Babama bu adamın kim oluğunu sorduğumda; "Oğlum bu Oluklu Köyü’nden, belalı birisidir. Birkaç kişiyi öldürüp, hapisten çıkmış. Oluklu köyünde, yaylımdaki sürüleri olan kasaplara gider, onlardan para ister. Vermezlerse diye sorduğumda, köydeki sürülerinin içine girerek 3-4 hayvanı bıçaklar oradan ayrılır. Çobanlar ne yapar? Korkularından sadece seyrederlermiş. Bu sebeple kasaplardan para istediğinde, harçlığını verip gönderirler" dedi.
Telaşenin Hüseyin Emmi vardı. Onu küçüklüğümden beri tanırdım. Yolda hep hızlı yürür, bir işe koştururdu. Bir devre belediye başkanlığına aday oldu ama seçilemedi. Hangi garibin işi olursa telaşeye gelir, oda o işi halletmek için uğraşırdı. Ankara'ya, bakanlıklara, TBMM’ye iş nerede hal olacaksa oraya giderdi. Takım elbise, ütülü pantolonu, boynunda kravatı eksik olmazdı. Evinin geçimini nasıl sağlardı bilmiyorum.

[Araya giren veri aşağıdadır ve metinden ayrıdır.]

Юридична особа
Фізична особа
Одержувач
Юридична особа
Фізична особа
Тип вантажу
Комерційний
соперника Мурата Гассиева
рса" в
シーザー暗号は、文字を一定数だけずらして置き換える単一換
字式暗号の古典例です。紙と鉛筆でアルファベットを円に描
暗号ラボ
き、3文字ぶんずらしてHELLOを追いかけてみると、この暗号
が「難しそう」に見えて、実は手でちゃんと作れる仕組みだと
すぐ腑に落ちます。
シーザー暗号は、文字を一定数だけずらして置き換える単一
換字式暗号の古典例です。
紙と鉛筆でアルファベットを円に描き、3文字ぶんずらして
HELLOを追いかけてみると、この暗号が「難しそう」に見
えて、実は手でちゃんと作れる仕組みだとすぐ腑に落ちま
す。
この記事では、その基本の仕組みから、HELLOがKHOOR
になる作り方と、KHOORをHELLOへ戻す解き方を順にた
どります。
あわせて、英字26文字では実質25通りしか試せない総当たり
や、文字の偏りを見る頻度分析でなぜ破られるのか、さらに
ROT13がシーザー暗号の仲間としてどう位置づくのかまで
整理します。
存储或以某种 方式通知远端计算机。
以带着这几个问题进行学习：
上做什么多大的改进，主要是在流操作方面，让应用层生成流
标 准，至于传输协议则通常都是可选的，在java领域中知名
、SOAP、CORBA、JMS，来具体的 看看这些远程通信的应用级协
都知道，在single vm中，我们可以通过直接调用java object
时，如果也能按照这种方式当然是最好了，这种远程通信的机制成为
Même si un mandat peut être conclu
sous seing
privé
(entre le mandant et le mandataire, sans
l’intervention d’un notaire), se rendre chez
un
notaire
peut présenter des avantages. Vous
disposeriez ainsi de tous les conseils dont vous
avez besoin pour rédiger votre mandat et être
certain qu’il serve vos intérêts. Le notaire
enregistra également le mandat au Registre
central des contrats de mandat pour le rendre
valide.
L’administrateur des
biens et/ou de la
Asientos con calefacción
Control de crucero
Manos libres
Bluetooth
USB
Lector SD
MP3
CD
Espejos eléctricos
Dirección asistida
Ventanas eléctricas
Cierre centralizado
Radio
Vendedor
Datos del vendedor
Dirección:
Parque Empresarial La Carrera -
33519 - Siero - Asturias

Aşağıtaslı’da Şaban Hafız Emmi vardı. Kendisi küçük yaşlarda hafız olmuş, birçok hafız yetiştirmiştir. Oğlu Mehmet Panal, Aşağıtaslı’da bulunan evlerini şöyle anlatıyor. "Evimiz mahallenin ortak mülkü gibiydi. Ekmek yapan, pekmez kaynatan, bulgur kaynatan soluğu bizim evde alırdı. Avlumuzda işini görür evine giderdi.  Mahallede iyi bir dayanışma vardı. Zenginin evinde ne varsa ne yenilirse, fakirin evinede giderdi. Yayık yayılır ayranı, inek buzalar avuz sütü, ekmek yapılır dürüm ekmek veya bazlaması, bağdan-bahçeden gelen sebze-meyveler tüm komşulara dağıtılırdı. Dut, Kaysı, Kiraz gibi meyvelerin çarşıda satılması ayıp olarak görülürdü." 
Mahallede Sülaleler, Evliceler, İstanbulluoğlugil, Çalolugil, Urupcugil, Demireller, Akdayıgil, Telaşeler, Kuyumcugil, Odabaşılar, Panallar, Torunlar, Kamburlar, Testicinin Ali, Helvacıgil, Mumcular, Kabalar, Halimler, Aldaraklar, Mıhcıgil, Gobel Ahmetler, Gocolugil, Yavaş Ahmetler, Hüdütgil, Mazlumlar, Hasan Misler, Turallar vb...
Bu yazıları yazarken, bu mahalleden olan hemşerilerimizden bilgi istedim. Bu bilgileri sizlere ulaştırabilmekten mutlu oluyorum.